S’agissant de la déconcentration, même constat. Cette dernière reste « partielle » au regard de « l’absence de l’ensemble des services déconcentrés » ainsi que de « l’implantation d’antennes et de délégations locales dont la direction est assurée en dehors du territoire de Mayotte ». Cette situation aboutit à « des relations déséquilibrées en faveur de l’Etat », le CESEM préconisant que la défense « par les élus locaux » des « principes qui régissent les relations entre l’Etat et les collectivités locales » afin de bénéficier de « la liberté d’administration ». « Mayotte est devenue un territoire de dérogation institutionnalisée », constate la présidente de la commission. Elle ne manque pas d’illustrer ses propos par quelques exemples, tels que la construction des lycées relevant de la prérogative de la région.

Les lacunes en matière d’ingénierie territoriale entravent le développement

Présentation du rapport et de ses propositions

Le conseil remarque également que le Conseil départemental fait face « à une fragilité de son mode de financement » qui reste dérogatoire, ainsi qu’à un pilotage insuffisant de ses moyens humains et matériels » ne lui permettant pas de remplir pleinement « son rôle de chef de file dans le pilotage des politiques publiques ». De manière plus générale, au regard du déficit d’ingénierie territoriale, l’Etat « a tendance à vouloir reprendre en main les compétences des communes ». Une situation pointée du doigt par le CESEM dans la mesure où « cette méthode ne permet pas de répondre durablement à leur besoin de montée en gamme ».

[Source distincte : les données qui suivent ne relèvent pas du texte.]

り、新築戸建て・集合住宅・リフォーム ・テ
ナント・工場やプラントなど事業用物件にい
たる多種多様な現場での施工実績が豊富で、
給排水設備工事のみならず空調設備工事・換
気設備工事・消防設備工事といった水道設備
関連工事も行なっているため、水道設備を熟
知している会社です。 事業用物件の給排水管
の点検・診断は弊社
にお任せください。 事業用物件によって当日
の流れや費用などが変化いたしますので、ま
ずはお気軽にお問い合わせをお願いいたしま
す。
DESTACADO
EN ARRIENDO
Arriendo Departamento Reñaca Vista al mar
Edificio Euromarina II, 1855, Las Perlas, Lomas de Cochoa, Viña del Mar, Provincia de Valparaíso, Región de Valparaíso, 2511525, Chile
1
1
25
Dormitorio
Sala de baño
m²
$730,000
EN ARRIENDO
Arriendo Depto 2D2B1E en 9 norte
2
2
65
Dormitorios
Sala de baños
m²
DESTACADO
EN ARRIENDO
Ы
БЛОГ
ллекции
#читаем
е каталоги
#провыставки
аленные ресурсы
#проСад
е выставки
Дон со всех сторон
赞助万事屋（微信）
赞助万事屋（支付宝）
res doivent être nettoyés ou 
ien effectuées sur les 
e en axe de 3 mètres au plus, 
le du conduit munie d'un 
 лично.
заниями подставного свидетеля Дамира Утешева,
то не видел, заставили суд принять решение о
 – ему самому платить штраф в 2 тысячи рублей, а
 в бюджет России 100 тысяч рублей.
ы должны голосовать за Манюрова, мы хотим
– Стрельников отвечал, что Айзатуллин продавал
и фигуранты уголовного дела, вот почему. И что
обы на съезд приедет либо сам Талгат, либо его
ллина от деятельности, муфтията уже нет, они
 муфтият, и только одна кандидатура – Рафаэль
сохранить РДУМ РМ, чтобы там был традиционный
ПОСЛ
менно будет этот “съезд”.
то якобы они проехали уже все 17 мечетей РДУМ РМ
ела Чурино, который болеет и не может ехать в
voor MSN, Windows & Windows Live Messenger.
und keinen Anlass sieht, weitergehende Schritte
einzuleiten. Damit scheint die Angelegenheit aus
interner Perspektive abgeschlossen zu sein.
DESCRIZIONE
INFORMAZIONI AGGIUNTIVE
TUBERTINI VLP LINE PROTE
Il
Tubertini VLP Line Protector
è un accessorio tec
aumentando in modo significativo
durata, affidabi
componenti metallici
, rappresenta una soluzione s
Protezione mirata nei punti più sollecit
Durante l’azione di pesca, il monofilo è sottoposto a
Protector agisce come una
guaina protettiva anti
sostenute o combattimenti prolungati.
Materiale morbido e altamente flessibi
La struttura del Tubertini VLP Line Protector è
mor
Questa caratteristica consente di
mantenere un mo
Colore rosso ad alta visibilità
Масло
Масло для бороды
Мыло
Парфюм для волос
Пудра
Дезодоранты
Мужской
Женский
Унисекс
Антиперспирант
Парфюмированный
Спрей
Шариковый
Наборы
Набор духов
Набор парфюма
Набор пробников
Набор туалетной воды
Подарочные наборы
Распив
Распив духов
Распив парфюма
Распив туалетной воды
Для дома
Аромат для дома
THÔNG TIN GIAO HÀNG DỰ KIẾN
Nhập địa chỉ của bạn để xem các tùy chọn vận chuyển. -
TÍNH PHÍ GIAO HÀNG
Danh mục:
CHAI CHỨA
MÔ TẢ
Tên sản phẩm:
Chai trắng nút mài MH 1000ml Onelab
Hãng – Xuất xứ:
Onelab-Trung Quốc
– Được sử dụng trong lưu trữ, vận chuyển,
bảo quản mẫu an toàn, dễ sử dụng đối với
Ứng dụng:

Cette problématique semble aller de pair avec celle de la « faiblesse des dotations des collectivités locales » perçue comme « une entrave à l’efficacité de l’action publique ». A ce titre, le rapporteur de la commission rappelle que « si la Guyane bénéficie d’un effort budgétaire de l’Etat de l’ordre de 8 247 euros par habitant, à Mayotte il n’est que de 4 390 euros en 2022, le plus faible de France ». « A se demander, selon lui, si Mayotte n’est pas un territoire de discrimination institutionnalisée ». Certes malgré de multiples propositions mises en avant, aussi bien celles concernant la rénovation et le rééquilibrage des relations entre l’Etat et les collectivités territoriales, ou encore la promotion et l’action pour un développement endogène du territoire, Abdou Dahalani président du CESEM, note néanmoins que « ce travail est à titre indicatif, à charge aux pouvoirs publics de s’en saisir ».